I was not endorsing a particular product or asking for recommendations about 
specific
products.  I personally tried Trixbox and was not really satisfied with the 
results.  The
last time I was asked about an appliance I referred the person to Switchvox.

There were a few other responses that seemed to answer my question.   The vote 
tally so far
(both on and off this list) seems to lean towards CentOS, download/compile of 
source then yum
for the rest.  For properly configured/secured small systems behind a firewall 
then FreePBX
or AsteriskNow is fine.

Nobody has commented on my question regarding monetary contributions for 
FreePBX, AsteriskNow
or any other project that helps encourage support for Asterisk.   I have 
contributed to the
CentOS project.  Their recommended contributions are $25 per installation, per 
year which is
fine. 

One way of reducing your "guilt" is by contributing - even if not actively maintaining the code, or contributing money, but by stay on the mailing list, answer questions, giving feedback to the maintainers, help others - that sort of thing.
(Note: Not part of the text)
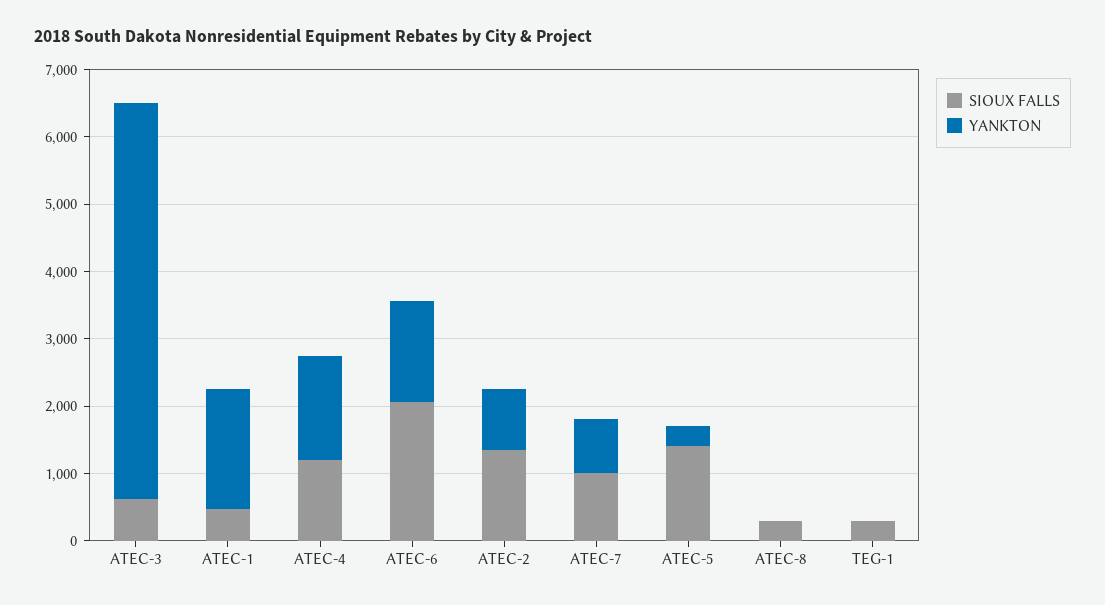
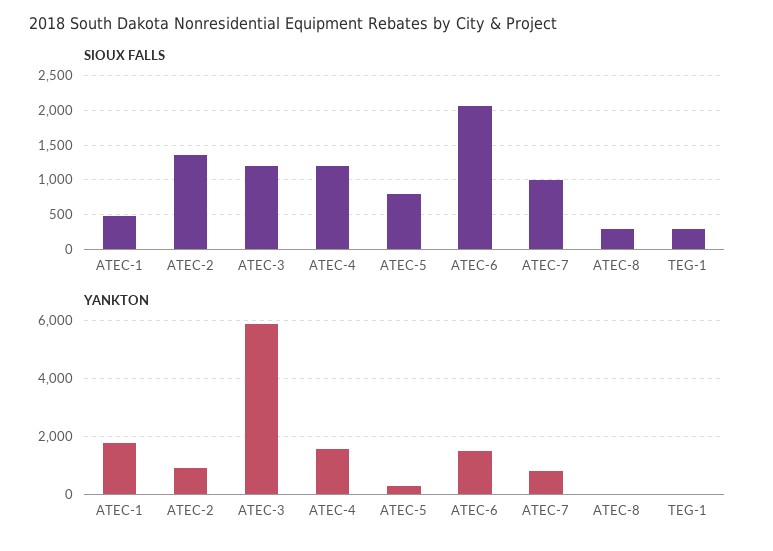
SIOUX FALLS, ATEC-3: 600 -> 1200
SIOUX FALLS, ATEC-5: 1400 -> 800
This goes for all open source projects though.

So as for a professional setup... Well, I do it "professionally"... Well, I charge people money and for the most part they pay...
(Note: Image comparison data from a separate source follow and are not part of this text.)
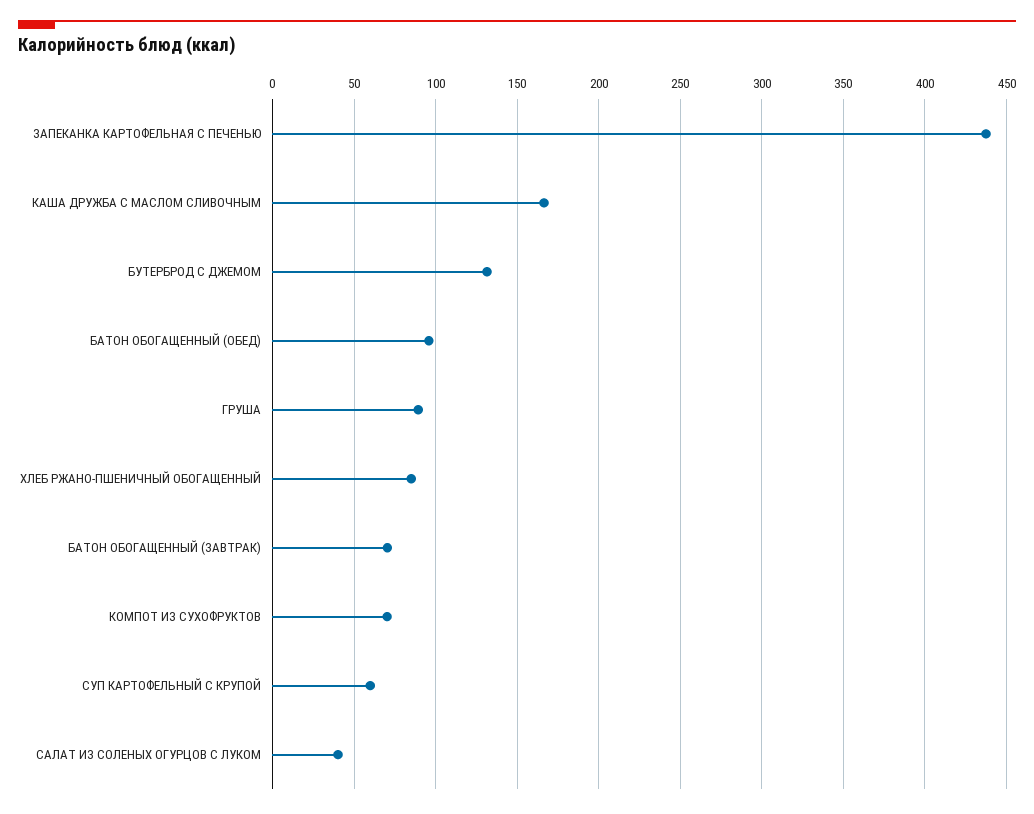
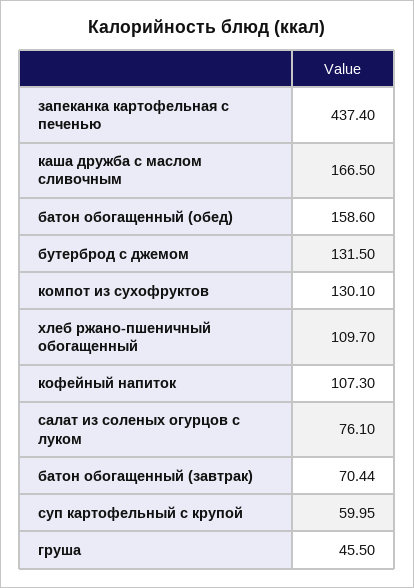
БАТОН ОБОГАЩЕННЫЙ (ОБЕД): 95 -> 158.6
ГРУША: 90 -> 45.5
ХЛЕБ РЖАНО-ПШЕНИЧНЫЙ ОБОГАЩЕННЫЙ: 85 -> 109.7
КОМПОТ ИЗ СУХОФРУКТОВ: 70 -> 130.1
САЛАТ ИЗ СОЛЕНЫХ ОГУРЦОВ С ЛУКОМ: 40 -> 76.1
кофейный напиток: none -> 107.3

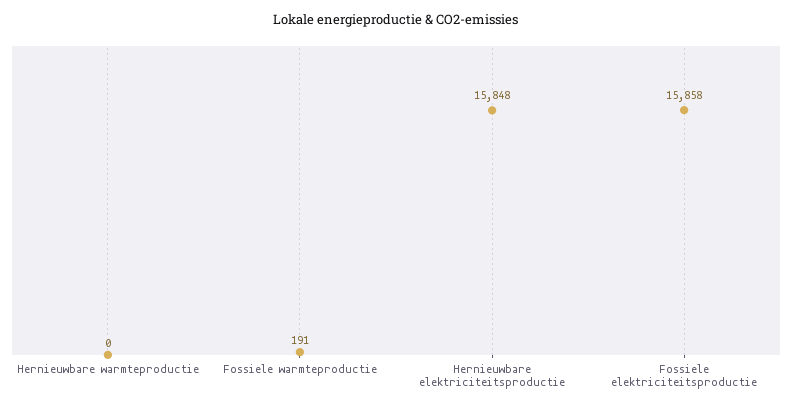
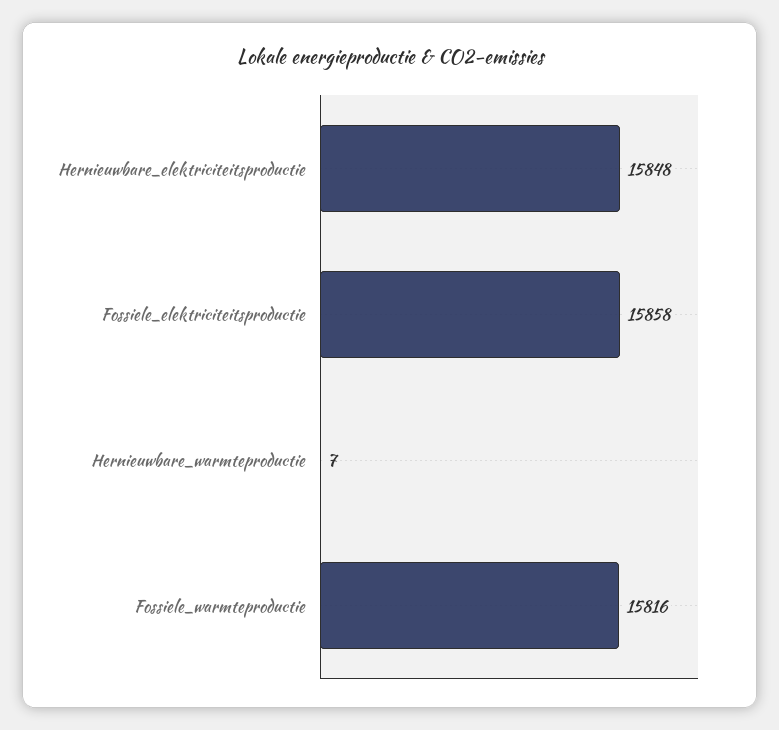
Hernieuwbare warmteproductie: 0 -> 7
Fossiele warmteproductie: 191 -> 15816

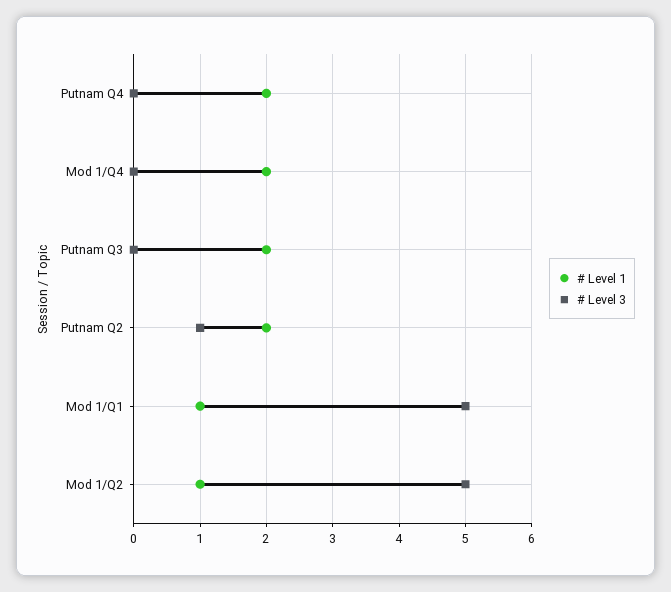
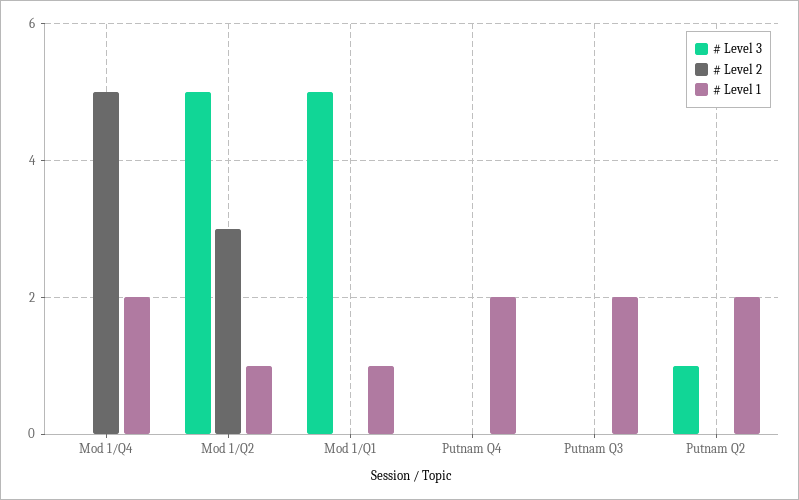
# Level 2, Mod 1/Q4: none -> 5
# Level 2, Mod 1/Q2: none -> 3
# Level 2, Mod 1/Q1: none -> 0
# Level 2, Putnam Q4: none -> 0
# Level 2, Putnam Q3: none -> 0
# Level 2, Putnam Q2: none -> 0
I did look at the various pre-canned and GUI offerings when I started out,
but I didn't really like them and they didn't seem too suited to what I
thought at the time was my target market, so I started from scratch with
my own thing.

An advantage I had was that I already had a diskless booting Linux system
that I was using to make routers and small NAS boxes from - boot off
flash, run from ram, rather than run from flash, which most other systems
seem to do... So I just had to compile (asterisk) from scratch, write my own dialplan, my own php front-end and off I went...
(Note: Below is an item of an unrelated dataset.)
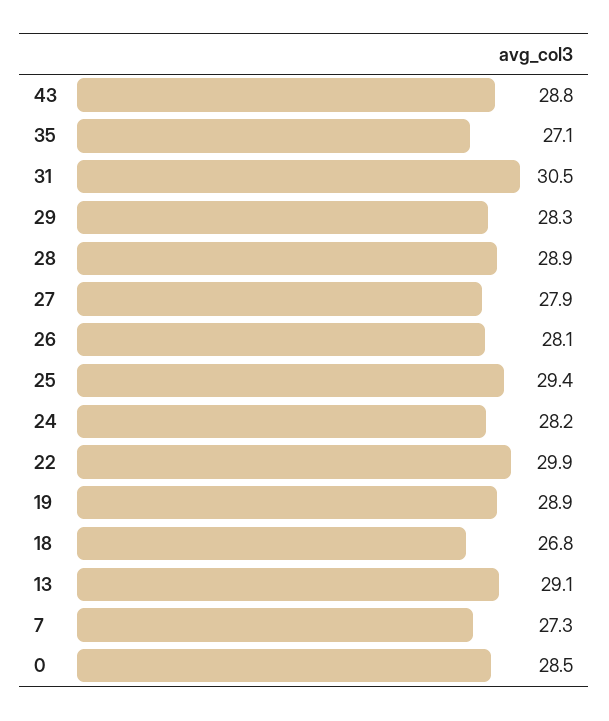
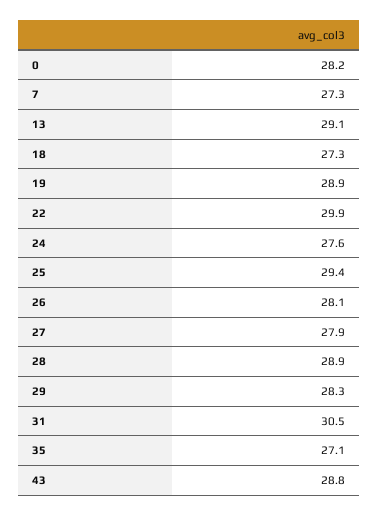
24: 28.2 -> 27.6
18: 26.8 -> 27.3
0: 28.5 -> 28.2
I don't think there's any issue in you using Trixbox, etc. ... The main
part, I think is actually knowing how to run a Linux server - that's
something I think where most people might get stuck - it's all very well
slapping in a CD or USB stick that loads up Linux, trixbox, pbxinnaflash,
etc. but if you don't know much about how to actually care and feed the
underlying operating system then I fear you'll come unstuck at some point.

The advantage I have (In my view) is that I have a system exactly tailored to the underlying hardware. A custom Linux kernel compile (no modules, no udev, hoptplug or anything like that to get in the way), asterisk built for the platform (old i586 stuff - maybe not that relevant today!) and so on. There's no X windown GUI and nothing running that's not absolutely needed.

Eg. one of my productions boxes:

  % ps ax | wc -l
  34

And I've just looked at it and am wondering why there are 5 apache
instances when one or 2 will do - so I can tweak the config file for the
next release...

And FWIW, that's running in 256MB of RAM, of which 132MB is taken up by a
ramdisk, leaving the rest for applications. There is no swap. The ramdisk
currently has 20MB free, but that's just fine.

Maybe that's just me though - 28 years ago I was shoehorning assembly
code into 200 bytes of RAM, so that sort of optimisation has stuck with
me!

Well, that's my tuppence of it all, anyway!